Records contained in a dataset:
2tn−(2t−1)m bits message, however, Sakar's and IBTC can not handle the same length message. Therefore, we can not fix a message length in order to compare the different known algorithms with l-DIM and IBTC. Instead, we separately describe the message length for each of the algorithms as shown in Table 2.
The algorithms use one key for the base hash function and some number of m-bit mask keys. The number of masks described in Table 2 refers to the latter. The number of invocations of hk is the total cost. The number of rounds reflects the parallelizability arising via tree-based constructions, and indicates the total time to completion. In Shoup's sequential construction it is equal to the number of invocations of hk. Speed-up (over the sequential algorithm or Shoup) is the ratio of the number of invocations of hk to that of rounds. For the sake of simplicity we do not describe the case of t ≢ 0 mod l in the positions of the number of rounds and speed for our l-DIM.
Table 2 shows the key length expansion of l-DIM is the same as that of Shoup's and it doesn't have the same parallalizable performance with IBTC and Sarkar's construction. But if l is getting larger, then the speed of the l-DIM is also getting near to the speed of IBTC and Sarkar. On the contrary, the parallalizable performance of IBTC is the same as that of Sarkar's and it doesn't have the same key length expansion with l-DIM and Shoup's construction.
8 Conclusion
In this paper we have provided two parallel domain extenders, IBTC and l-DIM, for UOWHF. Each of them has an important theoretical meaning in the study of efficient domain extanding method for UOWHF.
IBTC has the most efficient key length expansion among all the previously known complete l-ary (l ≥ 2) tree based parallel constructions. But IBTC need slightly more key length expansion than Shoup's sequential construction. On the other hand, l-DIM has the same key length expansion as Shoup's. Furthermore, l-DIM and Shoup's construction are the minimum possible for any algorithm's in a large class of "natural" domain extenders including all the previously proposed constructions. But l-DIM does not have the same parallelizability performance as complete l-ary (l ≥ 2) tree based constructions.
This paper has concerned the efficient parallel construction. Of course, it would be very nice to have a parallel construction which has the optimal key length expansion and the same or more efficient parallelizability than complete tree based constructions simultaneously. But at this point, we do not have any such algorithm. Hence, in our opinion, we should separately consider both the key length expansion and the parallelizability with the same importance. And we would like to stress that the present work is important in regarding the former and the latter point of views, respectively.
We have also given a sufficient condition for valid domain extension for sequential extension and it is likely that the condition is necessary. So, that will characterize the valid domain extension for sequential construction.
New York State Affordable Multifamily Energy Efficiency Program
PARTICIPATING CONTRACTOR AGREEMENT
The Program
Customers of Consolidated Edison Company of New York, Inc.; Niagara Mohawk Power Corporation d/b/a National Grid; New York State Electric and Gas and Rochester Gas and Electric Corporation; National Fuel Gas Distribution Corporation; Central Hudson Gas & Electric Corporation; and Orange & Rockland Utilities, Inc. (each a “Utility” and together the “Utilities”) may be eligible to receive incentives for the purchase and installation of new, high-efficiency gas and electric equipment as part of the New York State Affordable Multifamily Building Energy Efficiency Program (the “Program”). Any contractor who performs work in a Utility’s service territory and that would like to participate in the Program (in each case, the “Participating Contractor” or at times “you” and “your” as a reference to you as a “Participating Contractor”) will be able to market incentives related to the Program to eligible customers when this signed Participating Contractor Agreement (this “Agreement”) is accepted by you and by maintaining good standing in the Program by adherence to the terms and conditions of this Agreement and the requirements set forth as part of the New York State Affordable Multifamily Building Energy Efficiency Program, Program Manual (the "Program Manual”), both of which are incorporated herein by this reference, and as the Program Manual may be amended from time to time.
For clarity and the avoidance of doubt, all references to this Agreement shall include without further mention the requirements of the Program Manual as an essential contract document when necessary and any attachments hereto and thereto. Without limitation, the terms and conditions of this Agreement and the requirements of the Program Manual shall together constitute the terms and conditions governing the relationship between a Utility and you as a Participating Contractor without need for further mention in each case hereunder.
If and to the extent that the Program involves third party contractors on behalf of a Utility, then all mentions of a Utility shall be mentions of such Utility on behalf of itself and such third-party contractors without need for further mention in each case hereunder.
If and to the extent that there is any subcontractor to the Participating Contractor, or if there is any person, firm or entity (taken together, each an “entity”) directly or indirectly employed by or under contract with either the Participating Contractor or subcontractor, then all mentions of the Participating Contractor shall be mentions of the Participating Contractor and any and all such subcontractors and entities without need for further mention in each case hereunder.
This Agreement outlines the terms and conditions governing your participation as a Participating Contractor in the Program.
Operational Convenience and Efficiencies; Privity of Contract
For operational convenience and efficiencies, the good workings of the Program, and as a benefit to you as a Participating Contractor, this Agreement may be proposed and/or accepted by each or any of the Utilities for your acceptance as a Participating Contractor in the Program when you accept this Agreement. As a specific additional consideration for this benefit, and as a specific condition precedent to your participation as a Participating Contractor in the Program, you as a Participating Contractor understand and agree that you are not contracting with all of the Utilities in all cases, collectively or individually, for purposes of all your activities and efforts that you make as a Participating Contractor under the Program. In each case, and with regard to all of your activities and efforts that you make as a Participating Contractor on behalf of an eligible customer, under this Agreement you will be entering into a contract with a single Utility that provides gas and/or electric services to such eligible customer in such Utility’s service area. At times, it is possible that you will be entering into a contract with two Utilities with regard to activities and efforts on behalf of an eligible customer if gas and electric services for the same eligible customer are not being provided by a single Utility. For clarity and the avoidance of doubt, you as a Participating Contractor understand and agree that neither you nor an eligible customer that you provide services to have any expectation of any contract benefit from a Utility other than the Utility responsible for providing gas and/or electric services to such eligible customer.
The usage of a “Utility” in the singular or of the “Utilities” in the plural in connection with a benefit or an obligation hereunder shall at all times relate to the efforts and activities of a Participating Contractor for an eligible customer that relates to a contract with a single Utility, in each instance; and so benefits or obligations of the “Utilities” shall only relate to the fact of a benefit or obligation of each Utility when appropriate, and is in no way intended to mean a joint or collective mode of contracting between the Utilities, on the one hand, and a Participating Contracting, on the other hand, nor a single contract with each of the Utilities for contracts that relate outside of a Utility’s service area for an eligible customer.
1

Exercise prompt:
The answer is every entry, repeated word for word.

Response box:
2tn−(2t−1)m bits message, however, Sakar's and IBTC can not handle the same length message. Therefore, we can not fix a message length in order to compare the different known algorithms with l-DIM and IBTC. Instead, we separately describe the message length for each of the algorithms as shown in Table 2.
The algorithms use one key for the base hash function and some number of m-bit mask keys. The number of masks described in Table 2 refers to the latter. The number of invocations of hk is the total cost. The number of rounds reflects the parallelizability arising via tree-based constructions, and indicates the total time to completion. In Shoup's sequential construction it is equal to the number of invocations of hk. Speed-up (over the sequential algorithm or Shoup) is the ratio of the number of invocations of hk to that of rounds. For the sake of simplicity we do not describe the case of t ≢ 0 mod l in the positions of the number of rounds and speed for our l-DIM.
Table 2 shows the key length expansion of l-DIM is the same as that of Shoup's and it doesn't have the same parallalizable performance with IBTC and Sarkar's construction. But if l is getting larger, then the speed of the l-DIM is also getting near to the speed of IBTC and Sarkar. On the contrary, the parallalizable performance of IBTC is the same as that of Sarkar's and it doesn't have the same key length expansion with l-DIM and Shoup's construction.
8 Conclusion
In this paper we have provided two parallel domain extenders, IBTC and l-DIM, for UOWHF. Each of them has an important theoretical meaning in the study of efficient domain extanding method for UOWHF.
IBTC has the most efficient key length expansion among all the previously known complete l-ary (l ≥ 2) tree based parallel constructions. But IBTC need slightly more key length expansion than Shoup's sequential construction. On the other hand, l-DIM has the same key length expansion as Shoup's. Furthermore, l-DIM and Shoup's construction are the minimum possible for any algorithm's in a large class of "natural" domain extenders including all the previously proposed constructions. But l-DIM does not have the same parallelizability performance as complete l-ary (l ≥ 2) tree based constructions.
This paper has concerned the efficient parallel construction. Of course, it would be very nice to have a parallel construction which has the optimal key length expansion and the same or more efficient parallelizability than complete tree based constructions simultaneously. But at this point, we do not have any such algorithm. Hence, in our opinion, we should separately consider both the key length expansion and the parallelizability with the same importance. And we would like to stress that the present work is important in regarding the former and the latter point of views, respectively.
We have also given a sufficient condition for valid domain extension for sequential extension and it is likely that the condition is necessary. So, that will characterize the valid domain extension for sequential construction.
New York State Affordable Multifamily Energy Efficiency Program
PARTICIPATING CONTRACTOR AGREEMENT
The Program
Customers of Consolidated Edison Company of New York, Inc.; Niagara Mohawk Power Corporation d/b/a National Grid; New York State Electric and Gas and Rochester Gas and Electric Corporation; National Fuel Gas Distribution Corporation; Central Hudson Gas & Electric Corporation; and Orange & Rockland Utilities, Inc. (each a “Utility” and together the “Utilities”) may be eligible to receive incentives for the purchase and installation of new, high-efficiency gas and electric equipment as part of the New York State Affordable Multifamily Building Energy Efficiency Program (the “Program”). Any contractor who performs work in a Utility’s service territory and that would like to participate in the Program (in each case, the “Participating Contractor” or at times “you” and “your” as a reference to you as a “Participating Contractor”) will be able to market incentives related to the Program to eligible customers when this signed Participating Contractor Agreement (this “Agreement”) is accepted by you and by maintaining good standing in the Program by adherence to the terms and conditions of this Agreement and the requirements set forth as part of the New York State Affordable Multifamily Building Energy Efficiency Program, Program Manual (the "Program Manual”), both of which are incorporated herein by this reference, and as the Program Manual may be amended from time to time.
For clarity and the avoidance of doubt, all references to this Agreement shall include without further mention the requirements of the Program Manual as an essential contract document when necessary and any attachments hereto and thereto. Without limitation, the terms and conditions of this Agreement and the requirements of the Program Manual shall together constitute the terms and conditions governing the relationship between a Utility and you as a Participating Contractor without need for further mention in each case hereunder.
If and to the extent that the Program involves third party contractors on behalf of a Utility, then all mentions of a Utility shall be mentions of such Utility on behalf of itself and such third-party contractors without need for further mention in each case hereunder.
If and to the extent that there is any subcontractor to the Participating Contractor, or if there is any person, firm or entity (taken together, each an “entity”) directly or indirectly employed by or under contract with either the Participating Contractor or subcontractor, then all mentions of the Participating Contractor shall be mentions of the Participating Contractor and any and all such subcontractors and entities without need for further mention in each case hereunder.
This Agreement outlines the terms and conditions governing your participation as a Participating Contractor in the Program.
Operational Convenience and Efficiencies; Privity of Contract
For operational convenience and efficiencies, the good workings of the Program, and as a benefit to you as a Participating Contractor, this Agreement may be proposed and/or accepted by each or any of the Utilities for your acceptance as a Participating Contractor in the Program when you accept this Agreement. As a specific additional consideration for this benefit, and as a specific condition precedent to your participation as a Participating Contractor in the Program, you as a Participating Contractor understand and agree that you are not contracting with all of the Utilities in all cases, collectively or individually, for purposes of all your activities and efforts that you make as a Participating Contractor under the Program. In each case, and with regard to all of your activities and efforts that you make as a Participating Contractor on behalf of an eligible customer, under this Agreement you will be entering into a contract with a single Utility that provides gas and/or electric services to such eligible customer in such Utility’s service area. At times, it is possible that you will be entering into a contract with two Utilities with regard to activities and efforts on behalf of an eligible customer if gas and electric services for the same eligible customer are not being provided by a single Utility. For clarity and the avoidance of doubt, you as a Participating Contractor understand and agree that neither you nor an eligible customer that you provide services to have any expectation of any contract benefit from a Utility other than the Utility responsible for providing gas and/or electric services to such eligible customer.
The usage of a “Utility” in the singular or of the “Utilities” in the plural in connection with a benefit or an obligation hereunder shall at all times relate to the efforts and activities of a Participating Contractor for an eligible customer that relates to a contract with a single Utility, in each instance; and so benefits or obligations of the “Utilities” shall only relate to the fact of a benefit or obligation of each Utility when appropriate, and is in no way intended to mean a joint or collective mode of contracting between the Utilities, on the one hand, and a Participating Contracting, on the other hand, nor a single contract with each of the Utilities for contracts that relate outside of a Utility’s service area for an eligible customer.
1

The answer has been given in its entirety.